La Bourse de New York a clôturé en forte hausse mardi, portée par un regain d'espoir concernant la reprise des discussions entre les États-Unis et l'Iran, stimulant ainsi l'appétit des investisseurs pour le risque.
Le Dow Jones a enregistré une progression de 0,66%, tandis que l'indice Nasdaq a gagné 1,96% et l'indice élargi S&P 500 a grimpé de 1,18%.
Jose Torres, d'Interactive Brokers, commente : "L'optimisme grandit quant à une possible reprise prochaine des négociations entre Washington et Téhéran, ce qui revigore l'enthousiasme sur les marchés".
Le président américain, Donald Trump, a déclaré lundi que les Iraniens "souhaitaient un accord, à tout prix" après un échec des discussions au Pakistan visant à mettre fin à la guerre au Moyen-Orient. "Des efforts sont en cours pour faire revenir les deux parties autour de la table", a indiqué une source pakistanaise haut placée à l'AFP, ajoutant que "la réunion pourrait se tenir bientôt".
En parallèle, des pourparlers directs ont été initiés entre Israël et le Liban à Washington, les premiers depuis 1993, illustrant une dynamique positive au sein des relations géopolitiques.
Ces évolutions ont conduit à une chute des prix du pétrole, incitant certains investisseurs, y compris des fonds spéculatifs, à considérer qu'il est temps de retourner sur le marché et d'augmenter leur exposition aux risques, selon Tom Cahill de Ventura Wealth Management. "Cependant, de nombreuses incertitudes demeurent quant à la possibilité d'un véritable accord entre les États-Unis et l'Iran", avertit l'analyste.

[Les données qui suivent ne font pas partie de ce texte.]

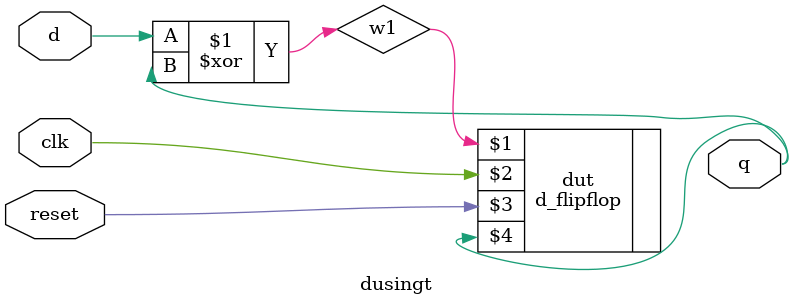
<source format=v>
`timescale 1ns / 1ps


module dusingt(
input d,clk,reset,
output q

    );
    wire w1;
    xor a1(w1,d,q);
d_flipflop dut(w1,clk,reset,q);
endmodule

</source>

Sur le marché obligataire, le rendement des emprunts d'État à 10 ans a légèrement baissé, se stabilisant autour de 4,25% vers 20H15 GMT, comparé à 4,29% à la clôture de la veille.
Jose Torres souligne également que l'optimisme sur le marché américain est également alimenté par la publication de l'indice des prix à la production (PPI), qui a grimpé de 4% sur un an en mars en grande partie à cause de la hausse des prix de l'énergie, mais en deçà des prévisions (+4,6% selon Trading Economics).
"L'inflation a progressé au même rythme qu'en février, apaisant ainsi les craintes d'une forte hausse des prix en raison du conflit au Moyen-Orient", observe l'analyste.
La saison des résultats d'entreprise a officiellement débuté cette semaine, avec les banques devant la scène. Citigroup a connu un essor notable (+2,68% à 129,66 dollars) après avoir annoncé un bond de 42% de son bénéfice net au premier trimestre, évoquant un début d'année "exceptionnellement fort" grâce à l'ensemble de ses branches d'activité.
À l'inverse, JPMorgan Chase a vu son action reculer de 0,80% à 311,18 dollars, malgré des performances supérieures aux attentes, notamment une hausse de 28% des commissions dans la banque d'investissement et une croissance de 11% dans la gestion d'actifs.
L'opérateur de satellites américain Globalstar a bondi de 9,63% à 79,91 dollars après qu'Amazon (+3,81% à 249,02 dollars) a annoncé son intention de racheter l'entreprise pour renforcer sa position face à Starlink, le service de satellites d'Elon Musk. Le géant de la tech propose de payer jusqu'à 90 dollars par titre de Globalstar, en numéraire ou en actions, ce qui valoriserait l'entreprise à 11,6 milliards de dollars.